In echter Münchner Oktoberfestmanier feierten Frauen in feschen Dirndln und mit kunstvoll geflochtenen Zöpfen und Männer in Hemden mit Hirschhornknöpfen und rustikalen Lederhosen über jedes Alter hinweg gemeinsam ein rauschendes Fest. Bis in die Morgenstunden wurde ausgelassen geschunkelt, gesungen und getanzt. Zuvor hatten die „Fischer Musikanten“ aus Denkingen schon mal mit Stimmungsliedern vom Tirolerland, vom Franz auf der Vogelwiese, von den Bauramädla oder von der Schützenliesel auf den unterhaltsamen Abend eingestimmt. Passend zum Oktoberfest las sich auch die Speisekarte der Stadtmusiker. Als Grundlage für den feuchtfröhlichen Abend, an dem ihre bienenfleißigen Helfer viele Maßkrüge Bier an die Tische schleppten, im Fünf-Minuten-Takt zu einem „Prosit auf die Gemütlichkeit“ aufgefordert wurde und mancher Hochprozentige über die Theke der Schnapsbar ging, servierten die Stadtmusiker Leberkäs, Schweinshaxe und die riesige Oktoberfestbratwurst, für die der Teller noch nicht mal annähernd groß genug war.

Eine Überraschung gab es beim Fassanstich, den Stadtwerke-Chef Jörg-Arne Bias mit zwei gezielten Schlägen ausführte: Die Band „Hautnah“, die ja bekanntlich vom Sigmaringer Hinterland aus die Bühnen Deutschlands erobert, stimmte im neuen „Zollerhof-Song“ ein ohrwurmtaugliches Loblied auf den Gerstensaft aus der heimischen Brauerei an. Frank Boos begrüßte „zur geilen Party hier in Pfullendorf“ nicht nur die Oktoberfestfans aus der Region, sondern auch einen ganzen Tisch voller Gäste aus Potsdam. Fans der Band, die regelmäßig auch dort mit ihrer Nonstopp-Musikshow für Stimmung sorgt, wie sich im Lauf des Abends herausstellte.

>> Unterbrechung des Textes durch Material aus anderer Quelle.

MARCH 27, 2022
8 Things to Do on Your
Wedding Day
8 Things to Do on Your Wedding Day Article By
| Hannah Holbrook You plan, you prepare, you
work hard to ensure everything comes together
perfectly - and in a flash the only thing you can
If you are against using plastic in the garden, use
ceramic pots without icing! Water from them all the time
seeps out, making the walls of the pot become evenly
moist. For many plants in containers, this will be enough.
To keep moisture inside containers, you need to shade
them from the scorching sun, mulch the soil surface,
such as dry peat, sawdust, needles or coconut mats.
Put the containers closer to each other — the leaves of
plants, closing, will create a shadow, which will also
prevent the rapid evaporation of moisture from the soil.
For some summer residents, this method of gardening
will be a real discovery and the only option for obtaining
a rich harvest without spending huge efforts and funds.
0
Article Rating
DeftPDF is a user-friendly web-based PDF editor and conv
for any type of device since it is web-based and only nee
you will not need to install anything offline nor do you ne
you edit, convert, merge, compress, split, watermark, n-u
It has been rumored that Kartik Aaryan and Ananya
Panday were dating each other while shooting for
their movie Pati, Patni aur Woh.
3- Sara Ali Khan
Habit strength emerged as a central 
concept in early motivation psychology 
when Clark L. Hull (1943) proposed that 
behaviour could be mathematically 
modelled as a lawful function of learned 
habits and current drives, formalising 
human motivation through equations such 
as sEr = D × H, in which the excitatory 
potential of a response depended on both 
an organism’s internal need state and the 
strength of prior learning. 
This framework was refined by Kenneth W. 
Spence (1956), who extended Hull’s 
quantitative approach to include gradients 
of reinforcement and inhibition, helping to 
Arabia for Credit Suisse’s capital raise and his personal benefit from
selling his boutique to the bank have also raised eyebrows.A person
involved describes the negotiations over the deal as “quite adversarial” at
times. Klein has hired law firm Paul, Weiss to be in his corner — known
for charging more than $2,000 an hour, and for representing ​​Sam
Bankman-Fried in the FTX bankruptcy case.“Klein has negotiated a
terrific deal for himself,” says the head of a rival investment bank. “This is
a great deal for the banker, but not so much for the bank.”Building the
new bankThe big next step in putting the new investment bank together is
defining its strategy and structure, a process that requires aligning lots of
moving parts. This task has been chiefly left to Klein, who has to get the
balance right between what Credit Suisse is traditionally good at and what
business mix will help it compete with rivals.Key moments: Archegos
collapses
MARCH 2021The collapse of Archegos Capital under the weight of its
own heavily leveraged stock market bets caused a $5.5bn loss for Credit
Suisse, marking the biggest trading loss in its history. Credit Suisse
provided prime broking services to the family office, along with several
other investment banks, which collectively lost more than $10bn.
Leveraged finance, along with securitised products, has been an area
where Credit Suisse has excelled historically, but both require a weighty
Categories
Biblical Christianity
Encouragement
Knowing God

Ruhiger ging es am Sonntag zu. Das Zelt war zwar ebenfalls voll besetzt, aber die Partystimmung des Vorabends war einem gemütlich-familiären Miteinander gewichen, bei dem man sich die bayrischen Speisen und die feinen Kuchen vom Büfett schmecken ließ, mit dem Tischnachbarn plauderte und der schwungvollen Musik der Blaskapellen aus Lippertsreute und Heudorf im Hegau zuhörte. Selbst an die kleinen Besucher hatte die Stadtmusik an diesem Tag gedacht. Hüpfburg, Basteln und Kinderschminken sorgten für Abwechslung.

„Wir sind sehr zufrieden“, zog Vorsitzende Roswitha Hoffmann am Ende Bilanz. Nicht nur eine Besucherzahl, wie sie besser nicht hätte sein können, stimmte sie freudig, sondern auch, dass das Fest äußerst harmonisch und ganz ohne unerfreuliche Vorfälle ab gelaufen war.